In June, ESPN’s Matt Bowen, a former NFL safety, ranked his top 10 fastest players in the NFL. Fifth on the list was receiver DeSean Jackson, who the Minnesota Vikings will face this Sunday.
“Even at age 30, Jackson hasn’t slowed down on the tape. One of the top deep threats in the league, Jackson has the ideal combination of vertical speed, route-running ability and body control at the point of attack. We saw that this past season when Jackson smoked the Giants on a deep post (watch). Separate on the break, track the ball and then make a highlight grab. That’s smooth. Based on what I see, I bet Jackson would drop a 4.3 on the stopwatch today. He can still fly.”
Jackson has a track record as the league’s premier deep threat. According to NFL.com “Next Gen” data, Jackson averaged 19.3 air yards per target last week, fourth-highest among receivers.
The route chart below comes via Matt Harmon of NFL.com.
Last season, Jackson only needed 56 catches to clear 1,000 yards, with 24 of his receptions coming on throws that traveled more than 10 yards in the air and 250 of his 1,005 yards came on four plays.

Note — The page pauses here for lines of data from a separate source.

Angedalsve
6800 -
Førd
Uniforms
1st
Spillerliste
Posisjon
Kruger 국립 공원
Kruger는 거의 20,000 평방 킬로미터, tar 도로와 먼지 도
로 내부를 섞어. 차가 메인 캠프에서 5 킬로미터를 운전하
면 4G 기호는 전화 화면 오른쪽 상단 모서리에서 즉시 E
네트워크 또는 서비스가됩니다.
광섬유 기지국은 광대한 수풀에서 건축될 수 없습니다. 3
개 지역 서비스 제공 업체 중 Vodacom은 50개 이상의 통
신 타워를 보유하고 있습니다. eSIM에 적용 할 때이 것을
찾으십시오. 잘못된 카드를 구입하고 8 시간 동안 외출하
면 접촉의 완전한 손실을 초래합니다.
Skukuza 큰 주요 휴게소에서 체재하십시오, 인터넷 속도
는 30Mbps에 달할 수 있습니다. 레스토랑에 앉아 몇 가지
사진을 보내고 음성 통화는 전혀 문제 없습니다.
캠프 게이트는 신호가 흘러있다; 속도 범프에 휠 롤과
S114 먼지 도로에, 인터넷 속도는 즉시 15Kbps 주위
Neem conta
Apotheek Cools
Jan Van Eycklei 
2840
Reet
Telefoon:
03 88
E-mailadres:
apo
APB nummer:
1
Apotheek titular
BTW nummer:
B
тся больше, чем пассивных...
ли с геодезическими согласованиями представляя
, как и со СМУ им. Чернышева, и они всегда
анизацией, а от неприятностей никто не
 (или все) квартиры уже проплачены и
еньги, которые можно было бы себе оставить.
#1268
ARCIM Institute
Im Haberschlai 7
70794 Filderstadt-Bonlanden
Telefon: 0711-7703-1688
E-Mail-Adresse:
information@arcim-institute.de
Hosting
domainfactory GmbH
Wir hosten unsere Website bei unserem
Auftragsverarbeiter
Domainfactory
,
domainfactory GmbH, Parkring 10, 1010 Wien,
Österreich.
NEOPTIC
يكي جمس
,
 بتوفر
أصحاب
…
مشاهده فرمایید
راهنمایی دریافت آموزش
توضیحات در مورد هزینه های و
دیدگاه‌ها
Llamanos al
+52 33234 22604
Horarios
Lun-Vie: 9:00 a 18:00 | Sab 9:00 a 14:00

“His speed is probably as good as anybody in the league, but he does a good job of running routes,” defensive coordinator George Edwards said Thursday. “He does a good job of stemming at the top of the routes so we’ll have to be disciplined in what we’re trying to get accomplished when we’re guarding him this weekend.”
While the Vikings played Washington last year, they missed out on seeing Jackson. He missed the matchup with a shoulder injury. So Sunday’s game will mark the first time since 2014 that the star speedster matches up against head coach Mike Zimmer.

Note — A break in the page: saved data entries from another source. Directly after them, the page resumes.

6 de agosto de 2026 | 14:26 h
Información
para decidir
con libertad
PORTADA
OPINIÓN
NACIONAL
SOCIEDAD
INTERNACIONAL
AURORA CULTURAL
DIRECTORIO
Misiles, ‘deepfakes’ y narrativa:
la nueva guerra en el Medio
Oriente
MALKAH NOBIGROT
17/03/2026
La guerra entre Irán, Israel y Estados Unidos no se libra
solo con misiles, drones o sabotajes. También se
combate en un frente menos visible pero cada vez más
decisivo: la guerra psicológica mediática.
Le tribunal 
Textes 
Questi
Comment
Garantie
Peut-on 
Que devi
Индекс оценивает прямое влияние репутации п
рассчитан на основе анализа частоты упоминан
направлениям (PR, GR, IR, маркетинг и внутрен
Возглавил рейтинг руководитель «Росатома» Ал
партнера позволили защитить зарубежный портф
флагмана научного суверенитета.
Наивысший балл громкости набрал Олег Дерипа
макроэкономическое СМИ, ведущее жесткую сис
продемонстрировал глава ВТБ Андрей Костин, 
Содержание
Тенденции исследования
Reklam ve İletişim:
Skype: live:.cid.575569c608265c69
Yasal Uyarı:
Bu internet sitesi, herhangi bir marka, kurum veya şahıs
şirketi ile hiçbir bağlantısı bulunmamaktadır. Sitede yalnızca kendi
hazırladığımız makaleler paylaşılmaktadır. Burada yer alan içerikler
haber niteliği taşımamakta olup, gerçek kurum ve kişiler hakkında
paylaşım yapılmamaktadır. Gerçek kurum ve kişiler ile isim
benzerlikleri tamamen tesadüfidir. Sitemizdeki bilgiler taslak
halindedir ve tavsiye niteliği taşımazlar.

In their only battle, Jackson roasted the Vikings’ secondary for four catches on seven targets, 120 yards and a touchdown.
“It’s not a big mystery, he does a great job of setting guys up,” head coach Mike Zimmer said. “He sets guys up, reads coverages well, understands where the defender is and how to bend away from him.”

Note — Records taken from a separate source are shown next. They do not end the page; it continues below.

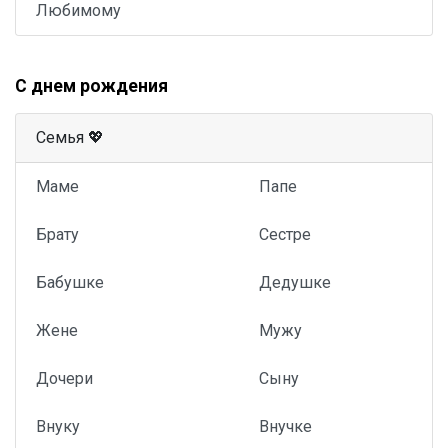
Любимому
С днем рождения
Семья 💖
Маме
Папе
Брату
Сестре
Бабушке
Дедушке
Жене
Мужу
Дочери
Сыну
Внуку
Внучке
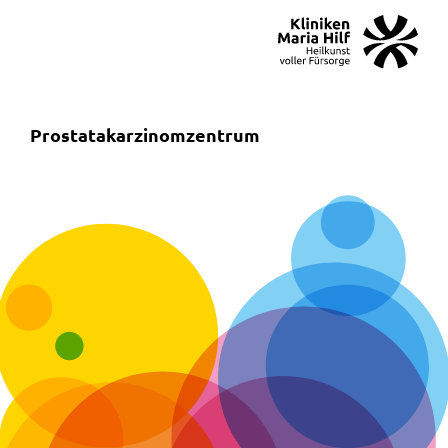
MENÜ
SOS
Suche
Prostatakarzinomzentrum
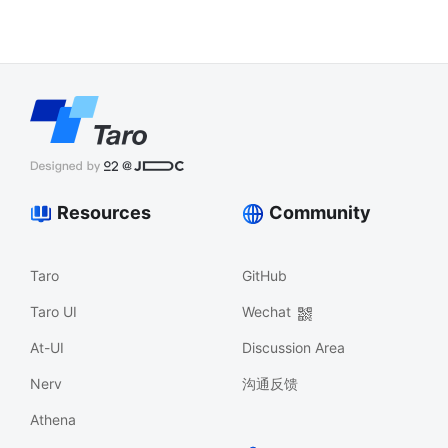
Resources
Community
Taro
GitHub
Taro UI
Wechat
At-UI
Discussion Area
Nerv
沟通反馈
Athena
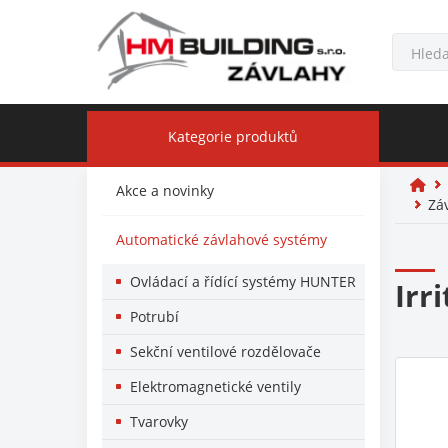
Kategorie produktů
Akce a novinky
Zá
Automatické závlahové systémy
Ovládací a řídící systémy HUNTER
Irr
Potrubí
Sekční ventilové rozdělovače
Elektromagnetické ventily
Tvarovky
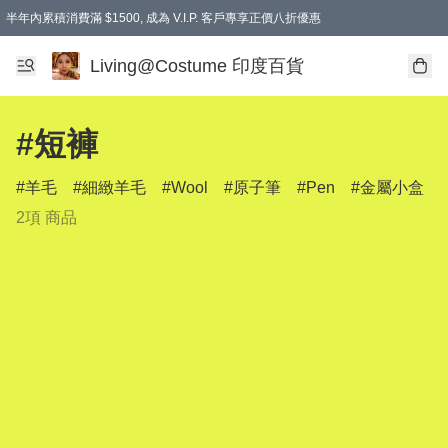
半年內累積消費滿 $1500, 成為 V.I.P. 客戶專享正價八折優惠
滿$600免本地運費
Living@Costume 印度百貨
#短褲
羊毛
細緻羊毛
Wool
原子筆
Pen
金屬小盒
2項 商品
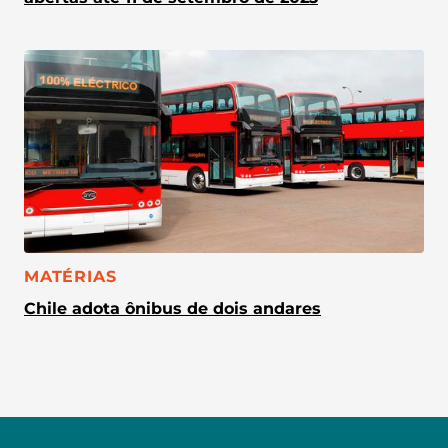
CATEGORIA:
MATÉRIAS
Chile adota ônibus de dois andares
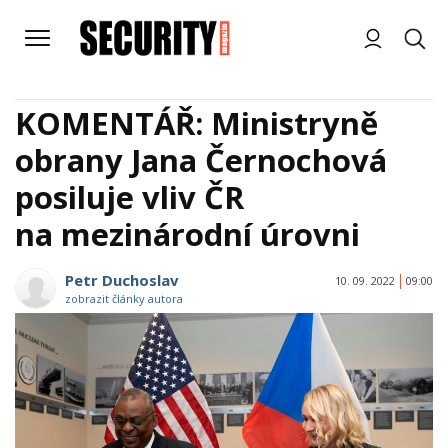
KOMENTÁŘ: Ministryně
obrany Jana Černochová
posiluje vliv ČR
na mezinárodní úrovni
Petr Duchoslav
10. 09. 2022
09:00
zobrazit články autora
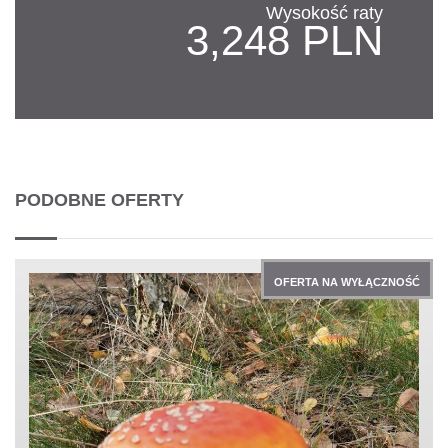
Wysokość raty
3,248 PLN
PODOBNE OFERTY
OFERTA NA WYŁĄCZNOŚĆ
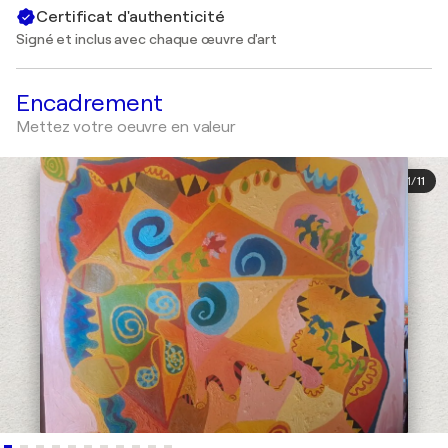
Certificat d'authenticité
Signé et inclus avec chaque œuvre d'art
Encadrement
Mettez votre oeuvre en valeur
1
/
11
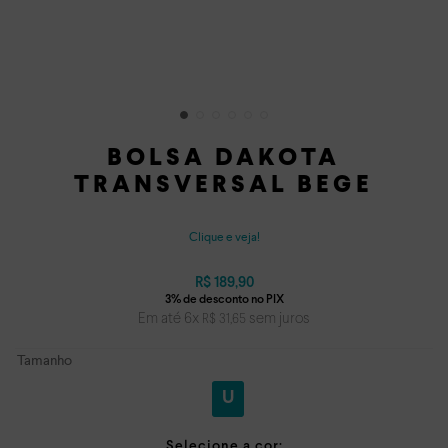
BOLSA DAKOTA
TRANSVERSAL BEGE
Clique e veja!
R$
189
,
90
Em até
6
x
sem juros
R$
31
,
65
Tamanho
U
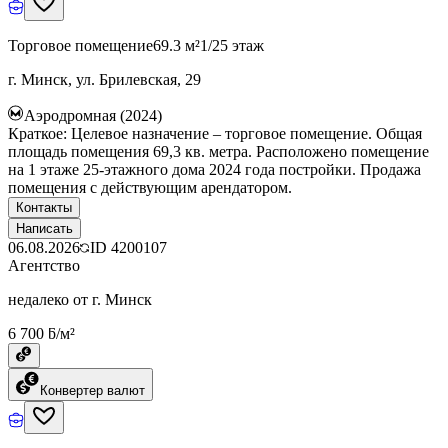
Торговое помещение
69.3 м²
1/25 этаж
г. Минск, ул. Брилевская, 29
Аэродромная (2024)
Краткое: Целевое назначение – торговое помещение. Общая
площадь помещения 69,3 кв. метра. Расположено помещение
на 1 этаже 25-этажного дома 2024 года постройки. Продажа
помещения с действующим арендатором.
Контакты
Написать
06.08.2026
ID
4200107
Агентство
недалеко от г. Минск
6 700 ƃ/м²
Конвертер валют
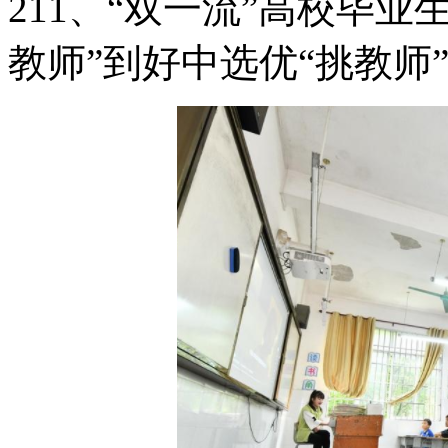
211、“双一流”高校毕业
教师”到好中选优“挑教师”的转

The Vikings’ defense is a lot different now than it was in 2014. On Sunday, there’s a good chance that star shutdown corner Xavier Rhodes will match up 1-on-1 with 6-foot-5 receiver Mike Evans, who led the Bucs in receptions last season. That could leave Trae Waynes to guard Jackson.
Waynes hasn’t had the start to the season the Vikings expected. They broke camp with hopes that he would take a step forward from a decent 2016 season, but Waynes took a 49-yard penalty while guarding Martavis Bryant and gave up a 51-yard catch. In Week 1, Waynes gave up nine receptions on 10 throws in his direction, including a 52-yard bomb to Tommylee Lewis.
Waynes has the speed to match Jackson. At the NFL Combine, the former Michigan State star ran a 4.31 40-yard dash, which is 0.04 quicker than Jackson’s mark way back when. But the Vikings’ former first-round pick has struggled to play the ball at times, even dating back to last season when he allowed a 48-yard throw from Aaron Rodgers to Jordy Nelson.
“We just have to keep working the fundamentals and the techniques of the position,” Edwards said. “Keep paying attention to the details and not grab at the top of the route so that’s what we’re working on this week and we get ready for the game.”
The Vikings do have options aside from having Waynes track Jackson. They could play each corner on their respective side and face off with Evans or Jackson depending on where each lines up or Zimmer could give Rhodes the Jackson assignment – though with a 40.5 inch vertical, Rhodes is probably a better fit against Evans.
They could also turn to Tramaine Brock if Waynes has issues with Jackson. Brock has been inactive over the past two weeks and Edwards would not say whether he will play this week. But Brock has been a starter over the last two years.
None of those choices make as much sense as giving the Vikings’ fastest corner the assignment of tracking Tampa’s fastest receiver. A good performance could set Waynes off in the right direction after two tough weeks.